[Opening Document section section]
Colorectal peritoneal carcinomatosis (PC) is commonly treated with cytoreductive surgery (CRS) and hyperthermic intraperitoneal chemotherapy (HIPEC). There is an ongoing international debate about which intraperitoneal chemotherapeutic agent is preferred, Mitomycin C (MMC) or oxaliplatin. We questioned whether the type of chemotherapeutic agent influenced postoperative complication rates or short-term survival.

Methods

In this retrospective cohort study patients with colorectal PC who underwent CRS-HIPEC between January 2010 and December 2016 were included. Until March 2014 patients had preferentially been treated with MMC and thereafter with oxaliplatin in an iso-osmotic glucose/electrolyte dialysis (Dianeal®) carrier solution. Main outcomes were postoperative complications, disease free survival (DFS) and overall survival (OS). Survival analyses and multivariable analyses were performed.
[Closing Document section section]
[Opening Dataset entries section]
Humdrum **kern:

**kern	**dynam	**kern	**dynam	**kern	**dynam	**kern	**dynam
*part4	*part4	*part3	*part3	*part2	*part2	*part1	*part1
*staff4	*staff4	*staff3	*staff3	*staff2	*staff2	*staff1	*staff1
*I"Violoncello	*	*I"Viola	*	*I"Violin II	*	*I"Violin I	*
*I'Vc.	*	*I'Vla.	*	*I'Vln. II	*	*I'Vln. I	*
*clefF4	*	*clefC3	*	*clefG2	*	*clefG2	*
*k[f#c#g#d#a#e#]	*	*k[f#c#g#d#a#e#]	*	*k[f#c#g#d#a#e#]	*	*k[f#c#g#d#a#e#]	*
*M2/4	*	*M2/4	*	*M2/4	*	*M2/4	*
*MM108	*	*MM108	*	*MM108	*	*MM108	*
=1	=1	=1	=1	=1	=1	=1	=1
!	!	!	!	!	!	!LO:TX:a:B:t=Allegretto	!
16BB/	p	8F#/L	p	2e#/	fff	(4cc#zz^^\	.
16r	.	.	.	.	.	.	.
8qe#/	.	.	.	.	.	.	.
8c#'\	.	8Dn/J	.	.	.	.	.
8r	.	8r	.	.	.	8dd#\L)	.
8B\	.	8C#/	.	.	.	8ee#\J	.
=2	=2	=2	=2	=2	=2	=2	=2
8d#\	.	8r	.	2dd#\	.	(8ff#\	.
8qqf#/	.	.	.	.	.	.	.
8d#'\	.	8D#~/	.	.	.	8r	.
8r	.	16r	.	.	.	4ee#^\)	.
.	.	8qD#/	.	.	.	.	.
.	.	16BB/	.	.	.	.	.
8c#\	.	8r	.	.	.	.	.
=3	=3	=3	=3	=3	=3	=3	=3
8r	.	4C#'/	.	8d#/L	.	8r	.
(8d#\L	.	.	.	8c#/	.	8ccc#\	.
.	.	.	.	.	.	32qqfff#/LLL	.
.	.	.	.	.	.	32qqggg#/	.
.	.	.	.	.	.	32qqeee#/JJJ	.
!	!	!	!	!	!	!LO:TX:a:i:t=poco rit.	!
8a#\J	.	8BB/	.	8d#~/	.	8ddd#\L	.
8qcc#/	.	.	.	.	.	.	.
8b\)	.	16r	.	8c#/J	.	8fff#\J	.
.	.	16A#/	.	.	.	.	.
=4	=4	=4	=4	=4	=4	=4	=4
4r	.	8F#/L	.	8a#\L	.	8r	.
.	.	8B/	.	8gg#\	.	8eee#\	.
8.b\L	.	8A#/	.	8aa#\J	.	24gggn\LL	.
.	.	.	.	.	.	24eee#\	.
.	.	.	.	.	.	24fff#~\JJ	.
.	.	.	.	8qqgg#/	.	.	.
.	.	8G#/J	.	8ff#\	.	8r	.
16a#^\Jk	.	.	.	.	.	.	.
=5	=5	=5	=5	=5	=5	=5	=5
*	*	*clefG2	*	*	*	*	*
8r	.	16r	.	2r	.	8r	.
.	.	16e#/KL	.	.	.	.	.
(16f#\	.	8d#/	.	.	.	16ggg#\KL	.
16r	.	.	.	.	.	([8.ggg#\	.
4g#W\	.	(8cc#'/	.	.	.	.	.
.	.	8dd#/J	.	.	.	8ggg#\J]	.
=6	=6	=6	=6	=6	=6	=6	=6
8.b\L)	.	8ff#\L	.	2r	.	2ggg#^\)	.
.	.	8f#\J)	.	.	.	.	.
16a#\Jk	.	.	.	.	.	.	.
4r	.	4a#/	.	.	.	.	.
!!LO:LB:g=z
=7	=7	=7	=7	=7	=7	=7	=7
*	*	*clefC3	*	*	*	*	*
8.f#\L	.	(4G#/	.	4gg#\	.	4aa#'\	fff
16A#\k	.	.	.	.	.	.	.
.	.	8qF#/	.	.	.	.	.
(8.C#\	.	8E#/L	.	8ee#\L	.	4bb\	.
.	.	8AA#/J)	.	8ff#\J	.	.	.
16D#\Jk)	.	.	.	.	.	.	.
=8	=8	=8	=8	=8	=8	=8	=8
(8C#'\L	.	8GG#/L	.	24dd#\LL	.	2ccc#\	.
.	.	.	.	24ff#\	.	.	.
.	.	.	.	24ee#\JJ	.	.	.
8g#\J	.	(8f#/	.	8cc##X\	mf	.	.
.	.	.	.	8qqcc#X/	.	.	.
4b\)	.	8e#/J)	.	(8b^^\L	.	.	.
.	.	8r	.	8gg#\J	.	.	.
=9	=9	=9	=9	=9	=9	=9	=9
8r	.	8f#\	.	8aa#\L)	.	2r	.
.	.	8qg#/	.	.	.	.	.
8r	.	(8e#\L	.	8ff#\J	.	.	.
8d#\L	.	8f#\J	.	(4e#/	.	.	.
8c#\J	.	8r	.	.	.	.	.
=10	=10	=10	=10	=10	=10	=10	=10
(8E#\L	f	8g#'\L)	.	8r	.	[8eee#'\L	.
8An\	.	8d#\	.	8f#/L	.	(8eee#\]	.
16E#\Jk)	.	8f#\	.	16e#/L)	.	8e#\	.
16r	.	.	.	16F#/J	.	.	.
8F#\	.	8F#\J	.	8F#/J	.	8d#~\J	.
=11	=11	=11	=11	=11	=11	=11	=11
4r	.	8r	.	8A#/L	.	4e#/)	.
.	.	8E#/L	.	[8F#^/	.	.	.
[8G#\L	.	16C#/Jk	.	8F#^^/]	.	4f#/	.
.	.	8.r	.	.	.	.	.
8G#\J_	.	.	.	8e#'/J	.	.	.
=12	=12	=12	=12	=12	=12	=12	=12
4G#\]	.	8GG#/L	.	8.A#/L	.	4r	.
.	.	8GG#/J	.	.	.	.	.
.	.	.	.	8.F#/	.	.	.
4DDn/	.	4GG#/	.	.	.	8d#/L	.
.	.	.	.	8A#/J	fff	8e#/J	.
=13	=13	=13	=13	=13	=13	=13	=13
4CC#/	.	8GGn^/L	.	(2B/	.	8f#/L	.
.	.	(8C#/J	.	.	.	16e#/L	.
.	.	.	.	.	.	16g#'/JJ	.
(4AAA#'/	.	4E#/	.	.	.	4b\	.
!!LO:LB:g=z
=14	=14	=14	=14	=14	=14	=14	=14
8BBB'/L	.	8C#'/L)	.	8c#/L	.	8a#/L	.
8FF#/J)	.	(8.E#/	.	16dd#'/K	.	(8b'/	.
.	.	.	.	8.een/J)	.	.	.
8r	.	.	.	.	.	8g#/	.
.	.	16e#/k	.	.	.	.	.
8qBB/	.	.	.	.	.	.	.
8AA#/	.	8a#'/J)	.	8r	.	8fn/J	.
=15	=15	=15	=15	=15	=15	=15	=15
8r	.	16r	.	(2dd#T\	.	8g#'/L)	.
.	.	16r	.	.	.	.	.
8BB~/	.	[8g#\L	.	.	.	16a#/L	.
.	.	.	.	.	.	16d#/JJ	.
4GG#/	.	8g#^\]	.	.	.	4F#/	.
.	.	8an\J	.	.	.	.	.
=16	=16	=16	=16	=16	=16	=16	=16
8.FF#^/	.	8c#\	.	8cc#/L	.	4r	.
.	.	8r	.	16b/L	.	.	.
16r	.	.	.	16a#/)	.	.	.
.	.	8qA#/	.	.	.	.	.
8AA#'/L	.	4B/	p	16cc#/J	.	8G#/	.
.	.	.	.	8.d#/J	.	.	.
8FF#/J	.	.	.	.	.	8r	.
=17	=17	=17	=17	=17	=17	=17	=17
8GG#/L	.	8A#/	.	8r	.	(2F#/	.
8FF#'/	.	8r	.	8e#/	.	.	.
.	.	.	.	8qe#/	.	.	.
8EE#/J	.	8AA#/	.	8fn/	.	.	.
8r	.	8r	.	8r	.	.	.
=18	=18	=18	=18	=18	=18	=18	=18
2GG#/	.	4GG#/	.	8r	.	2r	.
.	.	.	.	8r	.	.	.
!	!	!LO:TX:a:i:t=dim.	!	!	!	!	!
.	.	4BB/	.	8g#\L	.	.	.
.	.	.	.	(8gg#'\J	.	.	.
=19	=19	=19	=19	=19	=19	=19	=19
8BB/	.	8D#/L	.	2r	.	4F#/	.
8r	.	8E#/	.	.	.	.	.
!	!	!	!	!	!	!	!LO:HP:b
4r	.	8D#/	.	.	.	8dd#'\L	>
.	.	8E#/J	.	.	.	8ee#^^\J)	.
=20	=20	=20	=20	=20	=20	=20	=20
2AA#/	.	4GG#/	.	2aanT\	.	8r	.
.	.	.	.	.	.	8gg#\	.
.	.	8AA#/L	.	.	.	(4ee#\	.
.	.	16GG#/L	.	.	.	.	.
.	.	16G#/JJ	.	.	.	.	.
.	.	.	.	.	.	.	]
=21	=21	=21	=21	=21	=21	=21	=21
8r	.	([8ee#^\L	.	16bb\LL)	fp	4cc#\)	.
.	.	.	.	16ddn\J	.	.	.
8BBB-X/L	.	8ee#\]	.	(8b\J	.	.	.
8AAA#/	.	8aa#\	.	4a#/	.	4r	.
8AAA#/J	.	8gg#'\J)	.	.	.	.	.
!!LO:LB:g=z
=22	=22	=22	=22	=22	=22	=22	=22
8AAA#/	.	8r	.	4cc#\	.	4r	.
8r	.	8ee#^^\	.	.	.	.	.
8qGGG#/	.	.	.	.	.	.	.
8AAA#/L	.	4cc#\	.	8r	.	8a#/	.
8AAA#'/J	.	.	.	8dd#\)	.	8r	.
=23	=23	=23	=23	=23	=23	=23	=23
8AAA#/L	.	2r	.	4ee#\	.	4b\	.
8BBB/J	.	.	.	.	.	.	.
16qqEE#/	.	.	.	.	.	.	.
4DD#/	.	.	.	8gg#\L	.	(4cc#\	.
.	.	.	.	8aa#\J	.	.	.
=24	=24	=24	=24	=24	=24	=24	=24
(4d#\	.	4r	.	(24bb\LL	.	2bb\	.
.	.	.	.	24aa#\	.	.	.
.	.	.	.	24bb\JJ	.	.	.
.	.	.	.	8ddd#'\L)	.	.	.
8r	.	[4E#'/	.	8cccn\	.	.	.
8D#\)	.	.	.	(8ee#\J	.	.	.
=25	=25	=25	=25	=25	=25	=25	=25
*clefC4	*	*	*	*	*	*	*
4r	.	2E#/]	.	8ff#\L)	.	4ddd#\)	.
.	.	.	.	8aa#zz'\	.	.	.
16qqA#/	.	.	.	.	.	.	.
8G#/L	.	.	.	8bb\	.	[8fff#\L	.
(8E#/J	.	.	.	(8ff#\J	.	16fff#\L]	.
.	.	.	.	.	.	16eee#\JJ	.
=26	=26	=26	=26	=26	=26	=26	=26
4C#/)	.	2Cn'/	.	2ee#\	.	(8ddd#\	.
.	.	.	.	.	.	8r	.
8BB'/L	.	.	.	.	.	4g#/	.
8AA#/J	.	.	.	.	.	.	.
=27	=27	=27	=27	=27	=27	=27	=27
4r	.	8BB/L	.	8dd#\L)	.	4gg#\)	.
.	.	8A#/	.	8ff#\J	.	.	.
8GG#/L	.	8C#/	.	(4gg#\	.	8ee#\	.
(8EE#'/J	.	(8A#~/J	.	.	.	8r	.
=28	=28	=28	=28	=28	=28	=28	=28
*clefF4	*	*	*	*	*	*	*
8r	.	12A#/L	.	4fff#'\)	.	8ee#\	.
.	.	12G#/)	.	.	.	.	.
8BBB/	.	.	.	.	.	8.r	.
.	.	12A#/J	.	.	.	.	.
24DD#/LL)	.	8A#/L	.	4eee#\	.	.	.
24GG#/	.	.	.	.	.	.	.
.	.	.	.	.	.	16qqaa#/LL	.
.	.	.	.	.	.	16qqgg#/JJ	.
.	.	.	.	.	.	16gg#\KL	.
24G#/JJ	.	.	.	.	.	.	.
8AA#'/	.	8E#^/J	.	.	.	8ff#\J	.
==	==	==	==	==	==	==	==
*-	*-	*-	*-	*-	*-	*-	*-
[Closing Dataset entries section]
* _Problems to solve_
A) In the text on HIPEC for colorectal peritoneal carcinomatosis, what carrier solution was oxaliplatin given in?
B) Continue the text on HIPEC for colorectal peritoneal carcinomatosis, picking up after its last sentence.

* _Answers to this exercise_
A) An iso-osmotic glucose/electrolyte dialysis (Dianeal®) carrier solution.

B)
Results

One hundred four patients received MMC and 73 patients oxaliplatin. Postoperative complications did not differ between groups (44.2% (MMC) versus 43.8% (oxaliplatin); P = 0.958). Median DFS was 12.5 months (IQR 6.4–32.4) in the MMC-group and 13.1 months (IQR 6.1-NA) in the oxaliplatin-group (P = 0.669). Median OS was 37.2 months (IQR 17.2-NA) in the MMC-group and 29.4 months (IQR 17.0-NA) in the oxaliplatin-group (P = 0.764). The type of chemotherapeutic agent did not influence OS in multivariable analysis (oxaliplatin versus MMC HR 1.09 (95%CI 0.58–2.06)). The HIPEC-phase was shorter for oxaliplatin (median 32 (IQR 31–34) versus 91 min (IQR 90–92) for MMC (P < 0.001)).

Conclusion

Intraperitoneal oxaliplatin reduced the chemoperfusion time when compared to intraperitoneal MMC without adversely influencing complication rates or short-term survival. It may therefore be the preferential drug in CRS-HIPEC procedures for colorectal PC.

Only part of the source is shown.